Strip club 'miracle': No deaths after huge explosion levels several buildings
The explosion went off at the Scores Gentleman's Club strip club in Springfield on Friday night, about an hour after a gas leak and odor was reported. Officials had evacuated the area around the club by the time of the explosion.
Gas workers searching for the leak found indications that the building was about to explode, and ducked for cover behind a utility truck alongside several firefighters and police officers. A massive explosion then destroyed the building, raining flying debris over the area.
Nine firefighters, two police officers, four gas workers, two civilians and another city employee were injured by the explosion. Most of the injured were from the group hiding behind the utility truck, which was destroyed by the blast.
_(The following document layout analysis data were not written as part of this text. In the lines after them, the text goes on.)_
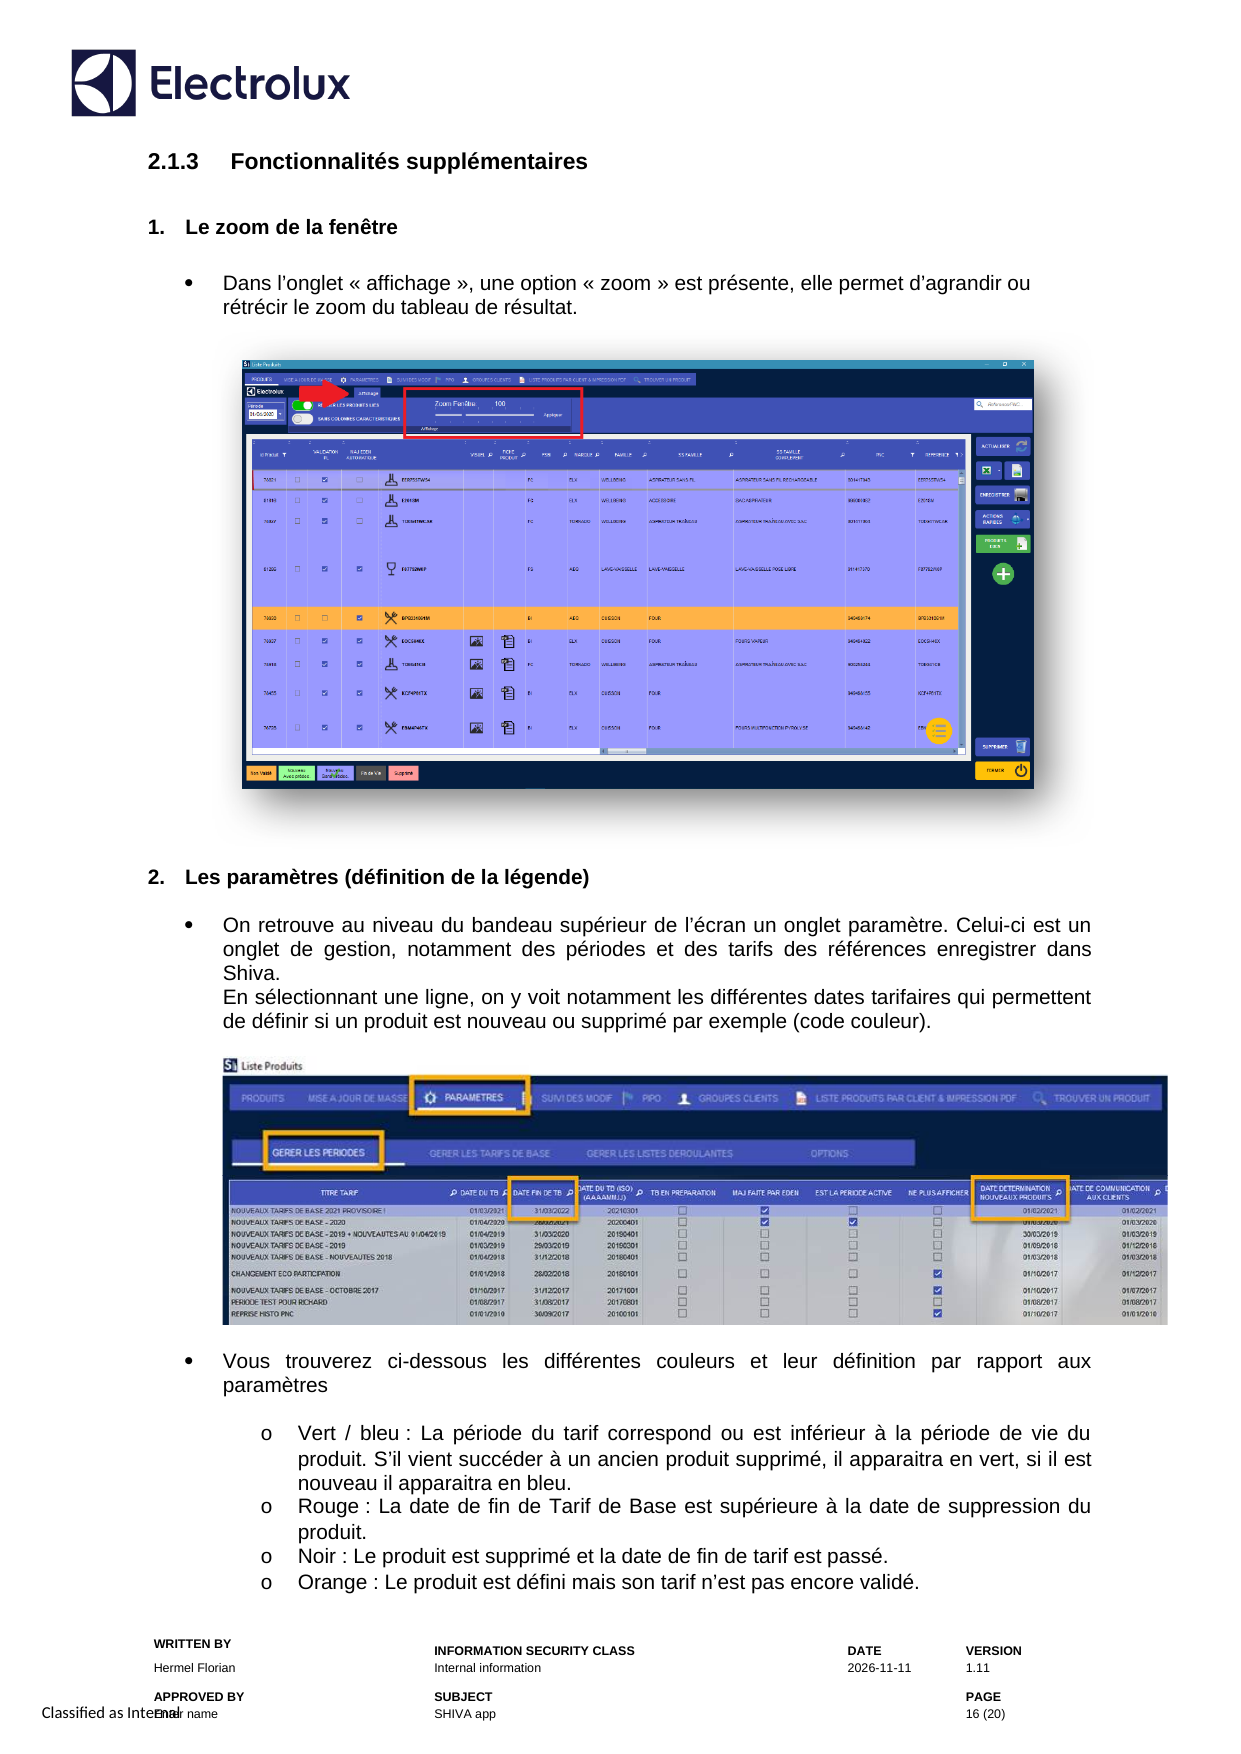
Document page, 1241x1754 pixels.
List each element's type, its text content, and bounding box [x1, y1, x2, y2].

list En sélectionnant une ligne, on y voit notamment les différentes dates tarifaires qui permettent de définir si un produit est nouveau ou supprimé par exemple (code couleur). [223, 985, 1093, 1033]
list Vous trouverez ci-dessous les différentes couleurs et leur définition par rapport aux paramètres [185, 1349, 1093, 1397]
list Orange : Le produit est défini mais son tarif n’est pas encore validé. [260, 1570, 1093, 1596]
list Noir : Le produit est supprimé et la date de fin de tarif est passé. [260, 1544, 1093, 1570]
picture [69, 48, 353, 119]
list On retrouve au niveau du bandeau supérieur de l’écran un onglet paramètre. Celui-ci est un onglet de gestion, notamment des périodes et des tarifs des références enregistrer dans Shiva. [185, 913, 1093, 985]
picture [222, 1056, 1168, 1325]
list Les paramètres (définition de la légende) [148, 865, 1093, 889]
list Vert / bleu : La période du tarif correspond ou est inférieur à la période de vie du produit. S’il vient succéder à un ancien produit supprimé, il apparaitra en vert, si il est nouveau il apparaitra en bleu. [260, 1421, 1093, 1494]
picture [242, 360, 1034, 789]
list Rouge : La date de fin de Tarif de Base est supérieure à la date de suppression du produit. [260, 1494, 1093, 1544]
list Le zoom de la fenêtre [148, 214, 1093, 238]
list Dans l’onglet « affichage », une option « zoom » est présente, elle permet d’agrandir ou rétrécir le zoom du tableau de résultat. [185, 271, 1093, 319]
subtitle Fonctionnalités supplémentaires [148, 148, 1093, 174]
Firefighters and rescue crews line the streets in downtown Springfield, Massachusetts November 23, 2012 (Reuters / Scott Eisen)
"It really is a miracle and it's an example of our public safety officials, each and every day, putting themselves in harm's way, taking what could have been considered a very routine call of an odor of gas, but they took the proper precautions," State Fire Marshal Stephen Coan said. "And thanks to God that they did."
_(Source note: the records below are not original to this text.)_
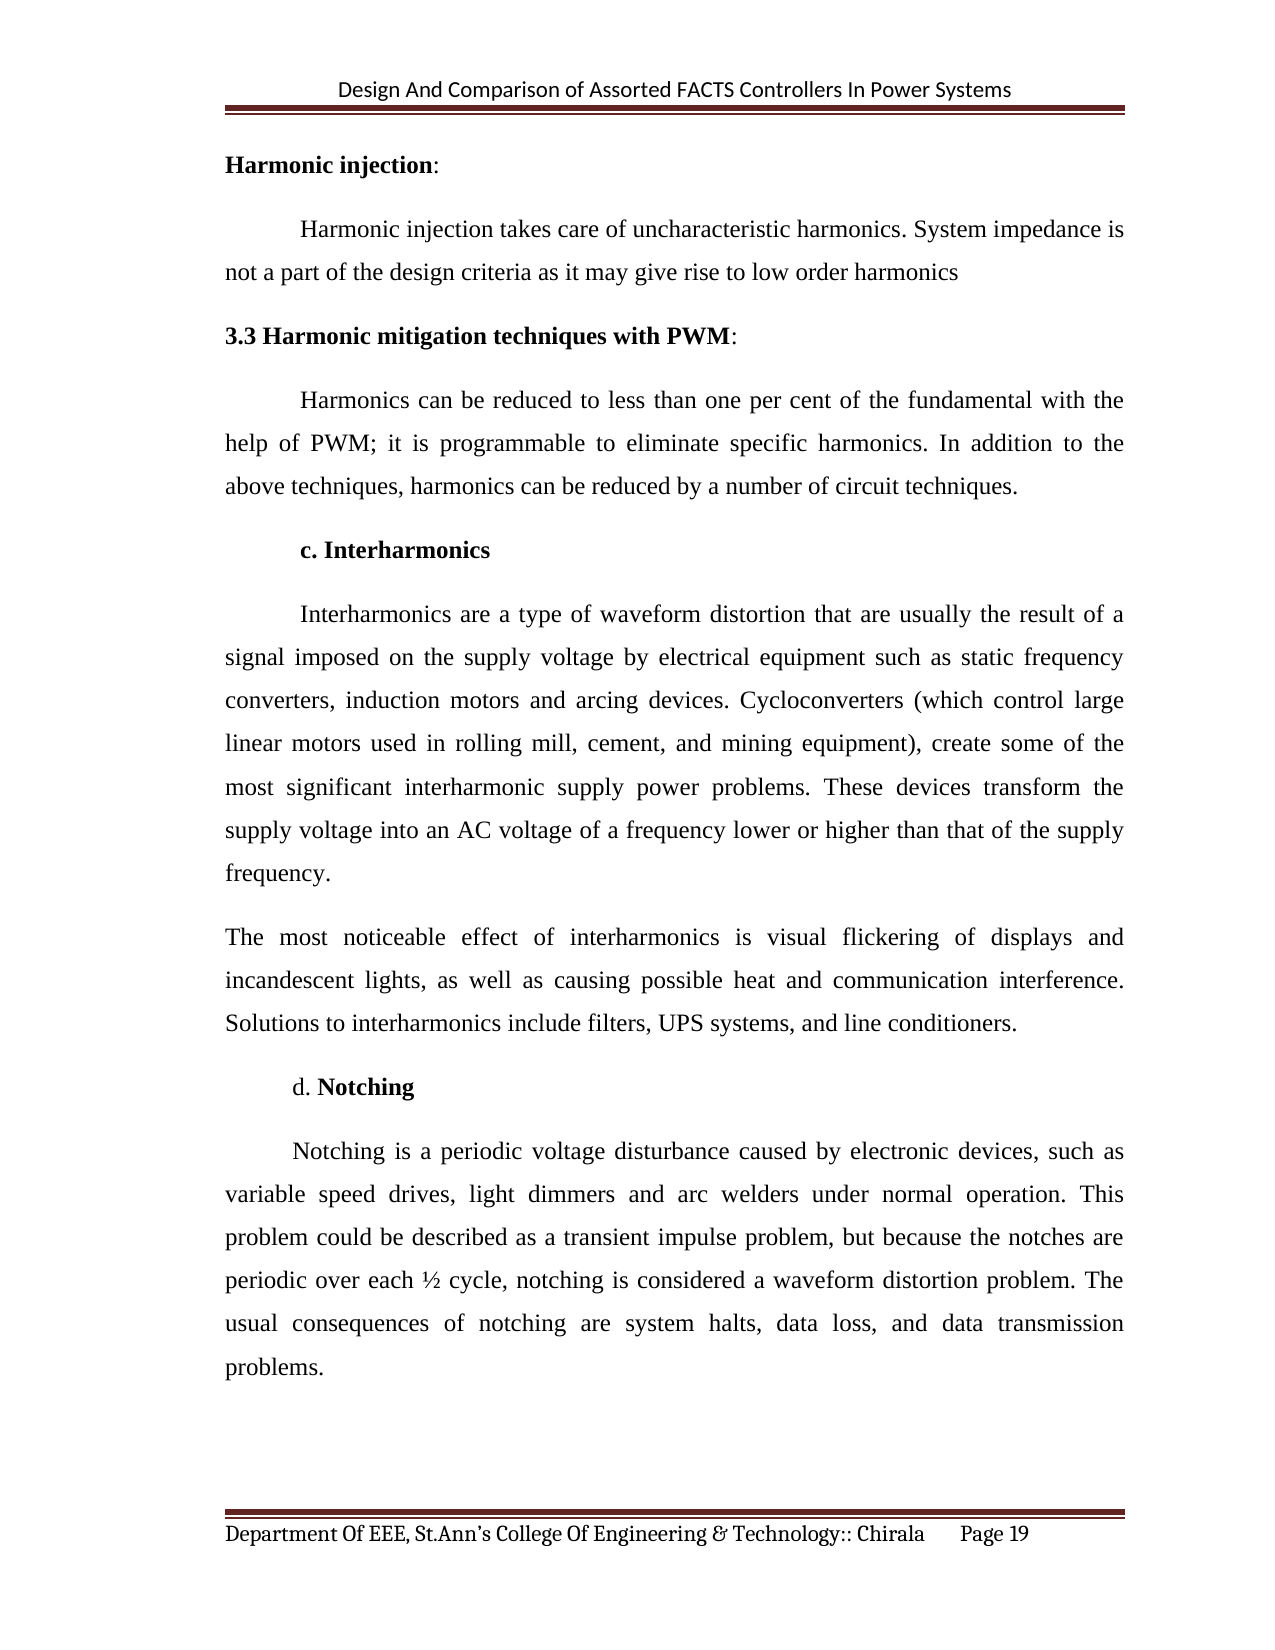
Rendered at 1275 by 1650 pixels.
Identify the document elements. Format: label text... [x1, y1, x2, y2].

text Harmonic injection takes care of uncharacteristic harmonics. System impedance is not a part of the design criteria as it may give rise to low order harmonics [225, 214, 1125, 286]
text Interharmonics are a type of waveform distortion that are usually the result of a signal imposed on the supply voltage by electrical equipment such as static frequency converters, induction motors and arcing devices. Cycloconverters (which control large linear motors used in rolling mill, cement, and mining equipment), create some of the most significant interharmonic supply power problems. These devices transform the supply voltage into an AC voltage of a frequency lower or higher than that of the supply frequency. [225, 599, 1125, 887]
text c. Interharmonics [225, 535, 1125, 564]
text d. Notching [292, 1072, 1125, 1101]
text Harmonic injection: [225, 150, 1125, 179]
text Harmonics can be reduced to less than one per cent of the fundamental with the help of PWM; it is programmable to eliminate specific harmonics. In addition to the above techniques, harmonics can be reduced by a number of circuit techniques. [225, 385, 1125, 500]
text The most noticeable effect of interharmonics is visual flickering of displays and incandescent lights, as well as causing possible heat and communication interference. Solutions to interharmonics include filters, UPS systems, and line conditioners. [225, 922, 1125, 1037]
text Notching is a periodic voltage disturbance caused by electronic devices, such as variable speed drives, light dimmers and arc welders under normal operation. This problem could be described as a transient impulse problem, but because the notches are periodic over each ½ cycle, notching is considered a waveform distortion problem. The usual consequences of notching are system halts, data loss, and data transmission problems. [225, 1136, 1125, 1380]
text 3.3 Harmonic mitigation techniques with PWM: [225, 321, 1125, 350]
Preliminary estimates report that 42 homes and businesses in a three-block radius, which houses 115 residential units, were damaged in the incident. The explosion was heard kilometers away, with some residents initially mistaking the boom for part of a holiday celebration.
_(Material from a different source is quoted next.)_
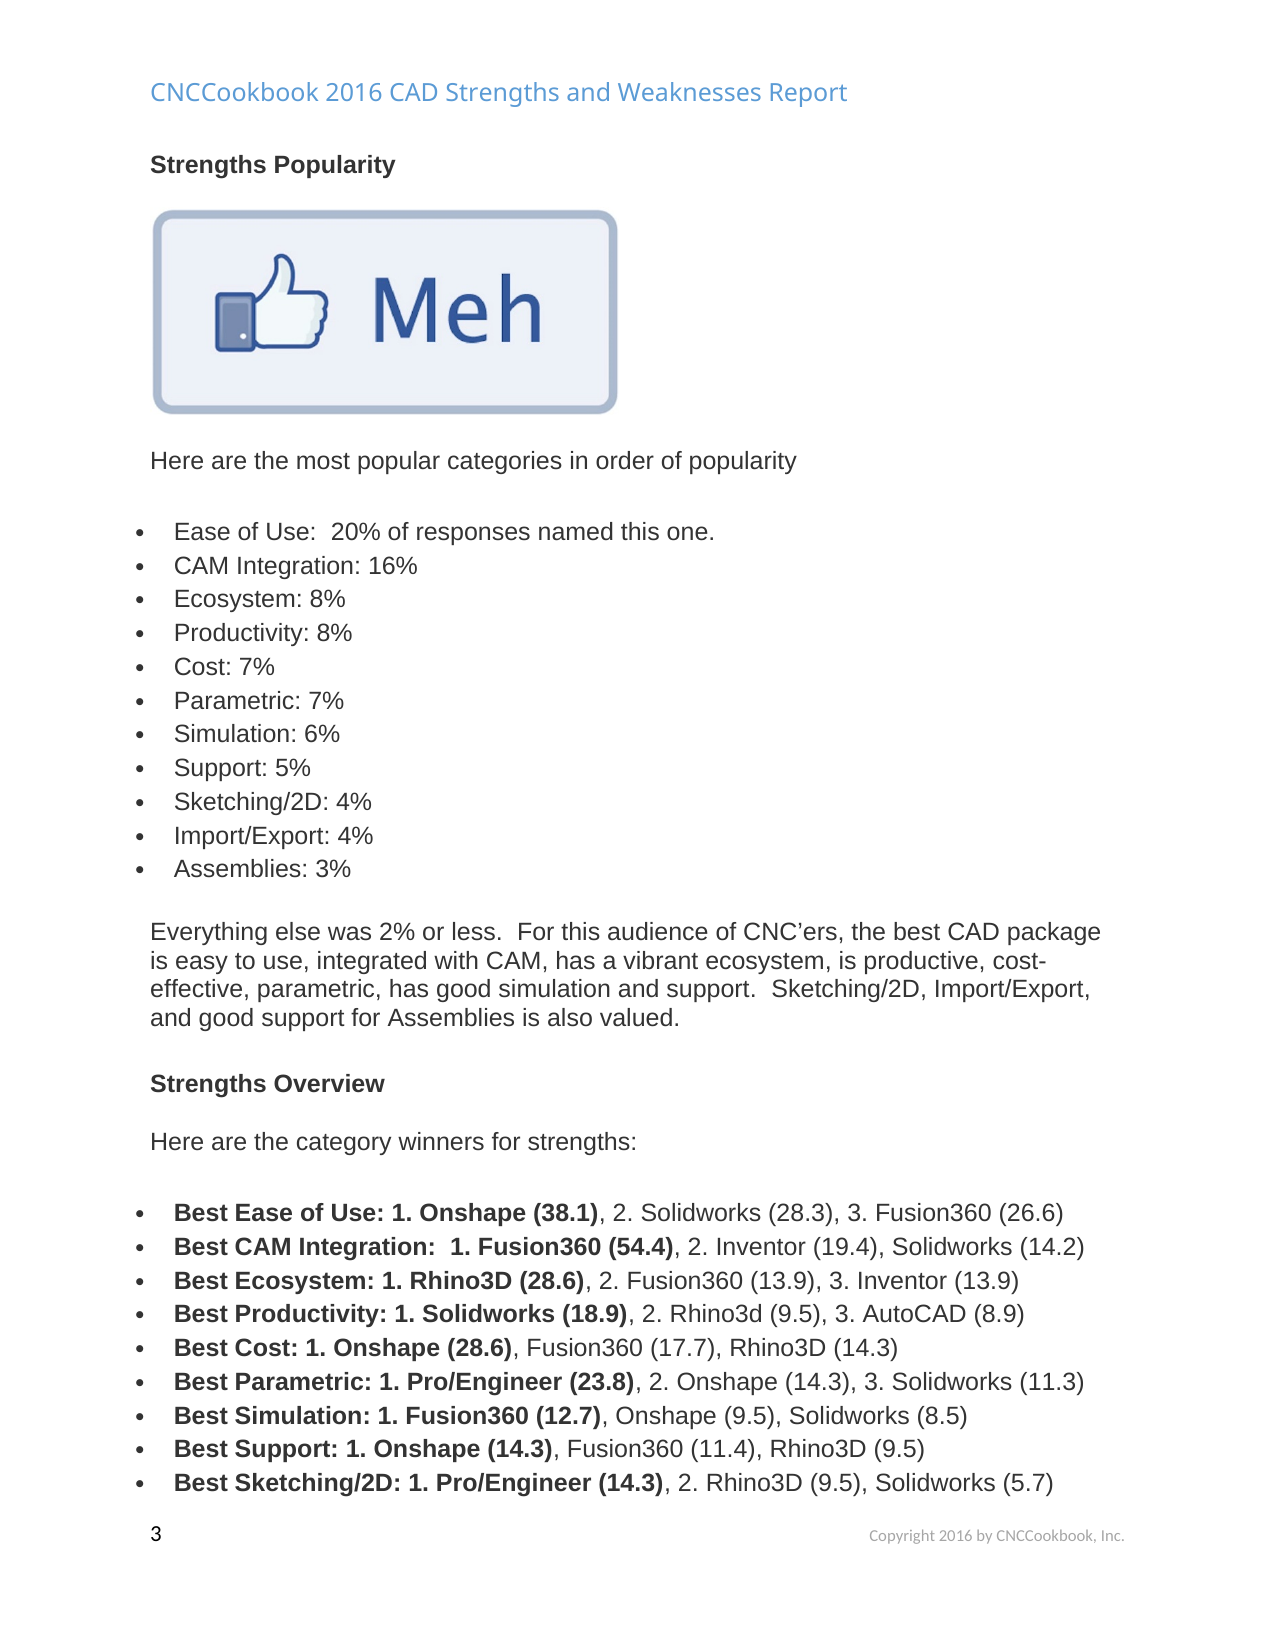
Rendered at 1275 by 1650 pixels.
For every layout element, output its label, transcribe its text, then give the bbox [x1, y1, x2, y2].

A restaurant two blocks away from the epicenter had its floor-to-ceiling windows shattered by the blast. "It looks like an earthquake hit. I've never seen anything like it," the restaurant's manager said on Saturday as he assessed the damage.
Blown out windows from an adjacent building are shown in downtown Springfield, Massachusetts November 23, 2012 (Reuters / Scott Eisen)
A spa near the strip club, empty at the moment of the explosion, and another building were deemed damaged beyond repair. Authorities evacuated a six-story apartment building whose floors were buckling, and will conduct safety inspections of 24 other buildings damaged in the explosion.
After a thorough investigation, the state fire marshal's office has announced that the blast was caused by human error.
"By methodically examining and testing different segments of the gas infrastructur,e we were able to conclude that there was no leak of gas from the main in the street,” Massachusetts state Fire Marshal Stephen Coan told the press. “We have determined that human error, as opposed to a fault in the gas infrastructure, is what the cause of the explosion was."
A utility worker responding to reports of a gas leak accidentally punctured the high-pressure gas pipe, the official explained.
“His examination appears to have been an appropriate distance from where old markings were on the sidewalk indicating where the gas line from the main went into the building,” Coan said. "However, the markings were incorrect, and his metal probe inadvertently punctured the high-pressure gas line at the foundation of the building.”
Columbia Gas of Massachusetts said it is monitoring the area for other possible leaks, and police officers were deployed to prevent looting in the neighborhood.
Springfield is the largest city in west Massachusetts, with some 150,000 residents. It’s located about 140 kilometers west of state capital Boston.